- Selected text

Biden can go down in history as an American hero — but only if Harris can beat Trump

One of our earliest political legends is the story of the ancient Roman leader Cincinnatus. It is believed that in the year 458 B.C. Lucius Quinctius Cincinnatus, a former senator—considered an old man by that time—was plowing his small farm when a delegation from Rome begged him to return to the capital and put down a popular uprising and defeat the city-state’s restive neighbors.

Cincinnatus donned a toga, returned to Rome, crushed the various rebellions in just 15 days, and—mission accomplished—happily surrendered power and returned to his farm. His story is still told, 25 centuries later, as a parable of civic virtue and selflessness.

On July 21, 2024, at 1:46 p.m., a languid Sunday afternoon now etched in American history, President Joe Biden made a bid to become America’s Cincinnatus.

Collected data entries:
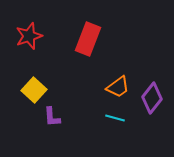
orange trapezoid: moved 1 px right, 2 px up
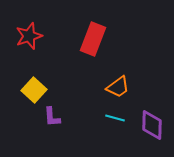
red rectangle: moved 5 px right
purple diamond: moved 27 px down; rotated 36 degrees counterclockwise
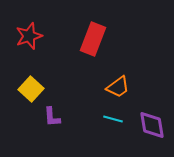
yellow square: moved 3 px left, 1 px up
cyan line: moved 2 px left, 1 px down
purple diamond: rotated 12 degrees counterclockwise
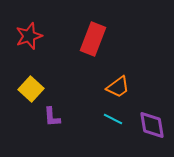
cyan line: rotated 12 degrees clockwise
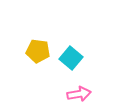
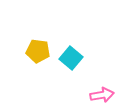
pink arrow: moved 23 px right, 1 px down
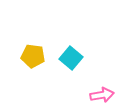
yellow pentagon: moved 5 px left, 5 px down
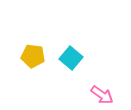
pink arrow: rotated 45 degrees clockwise
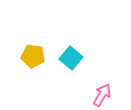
pink arrow: rotated 95 degrees counterclockwise
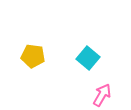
cyan square: moved 17 px right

- Task requirements
1. List every person the piece on Biden and Cincinnatus names.
2. Extend the piece on Biden and Cincinnatus, picking up after its last sentence.
These data have nothing to do with the work here.

- Per-task outputs
1.
- Biden (President Joe Biden)
- Harris
- Trump
- Lucius Quinctius Cincinnatus

2.
The 81-year-old president, who said the sight of tiki-torch racists marching through Charlottesville, Virginia, drew him out of retirement to win the White House in 2020, stunned the nation — after three weeks of nonstop speculation about his failing health — by ending his candidacy just 32 days before he was set to claim the nomination for a second term at the Democratic National Convention in Chicago. He posted a letter ending his candidacy on the social media site X, minutes before a second tweet endorsing his Vice President, Kamala Harris, to replace him.

On January 20, 2025, Biden—in a modern echo of the Roman legend—will board Air Force One for the last time and return to Delaware for his second and final retirement. If Harris strikes lightning between now and the November 5 election, she will become America’s 47th and first female president. And Biden will go down in history as an American hero who saved democracy from the chaos of authoritarianism by knowing when to run—and when to walk away.

But it won’t be easy. The reality is that Harris has just 107 days to turn around a clear Democratic deficit in swing states including Pennsylvania and do what her party couldn’t do in 2016: defeat a proudly misogynistic strongman in Donald Trump with a female candidate, in one of the few developed countries that has never been led by a female candidate.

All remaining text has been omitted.